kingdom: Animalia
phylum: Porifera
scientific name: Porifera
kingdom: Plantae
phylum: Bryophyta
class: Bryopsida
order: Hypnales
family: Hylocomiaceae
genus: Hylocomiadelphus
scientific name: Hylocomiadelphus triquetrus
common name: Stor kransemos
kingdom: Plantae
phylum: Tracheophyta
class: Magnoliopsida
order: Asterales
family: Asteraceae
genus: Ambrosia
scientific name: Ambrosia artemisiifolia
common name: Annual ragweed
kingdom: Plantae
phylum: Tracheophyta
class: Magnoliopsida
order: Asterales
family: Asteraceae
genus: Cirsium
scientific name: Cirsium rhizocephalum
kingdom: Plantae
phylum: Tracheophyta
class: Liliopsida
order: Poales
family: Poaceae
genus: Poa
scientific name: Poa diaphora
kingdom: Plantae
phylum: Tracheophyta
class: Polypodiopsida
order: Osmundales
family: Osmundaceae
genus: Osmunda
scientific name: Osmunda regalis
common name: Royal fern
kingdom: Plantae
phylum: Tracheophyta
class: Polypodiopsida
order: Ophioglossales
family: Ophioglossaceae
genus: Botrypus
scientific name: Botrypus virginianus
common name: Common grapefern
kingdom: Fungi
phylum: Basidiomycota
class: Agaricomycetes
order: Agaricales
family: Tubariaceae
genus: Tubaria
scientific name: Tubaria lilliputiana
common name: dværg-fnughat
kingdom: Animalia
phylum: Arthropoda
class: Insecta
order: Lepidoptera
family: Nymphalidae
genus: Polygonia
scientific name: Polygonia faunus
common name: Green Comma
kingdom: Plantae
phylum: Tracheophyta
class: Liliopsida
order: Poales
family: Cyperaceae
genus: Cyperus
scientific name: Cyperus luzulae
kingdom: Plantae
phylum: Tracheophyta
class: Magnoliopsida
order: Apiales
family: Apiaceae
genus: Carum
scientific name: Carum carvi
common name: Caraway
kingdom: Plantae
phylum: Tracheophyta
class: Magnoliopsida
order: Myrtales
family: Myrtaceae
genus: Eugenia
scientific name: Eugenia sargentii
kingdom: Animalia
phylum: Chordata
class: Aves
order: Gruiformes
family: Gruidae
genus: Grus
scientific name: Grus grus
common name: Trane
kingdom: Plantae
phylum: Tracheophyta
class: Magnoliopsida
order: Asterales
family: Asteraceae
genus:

════════════════

WRITTEN TASK:
Copy everything from the start of the entries down to the line containing "genus: Tubaria", swapping "common name" for "vernacular name" and leaving all else unchanged.

EXPECTED ANSWER:
kingdom: Animalia
phylum: Porifera
scientific name: Porifera
kingdom: Plantae
phylum: Bryophyta
class: Bryopsida
order: Hypnales
family: Hylocomiaceae
genus: Hylocomiadelphus
scientific name: Hylocomiadelphus triquetrus
vernacular name: Stor kransemos
kingdom: Plantae
phylum: Tracheophyta
class: Magnoliopsida
order: Asterales
family: Asteraceae
genus: Ambrosia
scientific name: Ambrosia artemisiifolia
vernacular name: Annual ragweed
kingdom: Plantae
phylum: Tracheophyta
class: Magnoliopsida
order: Asterales
family: Asteraceae
genus: Cirsium
scientific name: Cirsium rhizocephalum
kingdom: Plantae
phylum: Tracheophyta
class: Liliopsida
order: Poales
family: Poaceae
genus: Poa
scientific name: Poa diaphora
kingdom: Plantae
phylum: Tracheophyta
class: Polypodiopsida
order: Osmundales
family: Osmundaceae
genus: Osmunda
scientific name: Osmunda regalis
vernacular name: Royal fern
kingdom: Plantae
phylum: Tracheophyta
class: Polypodiopsida
order: Ophioglossales
family: Ophioglossaceae
genus: Botrypus
scientific name: Botrypus virginianus
vernacular name: Common grapefern
kingdom: Fungi
phylum: Basidiomycota
class: Agaricomycetes
order: Agaricales
family: Tubariaceae
genus: Tubaria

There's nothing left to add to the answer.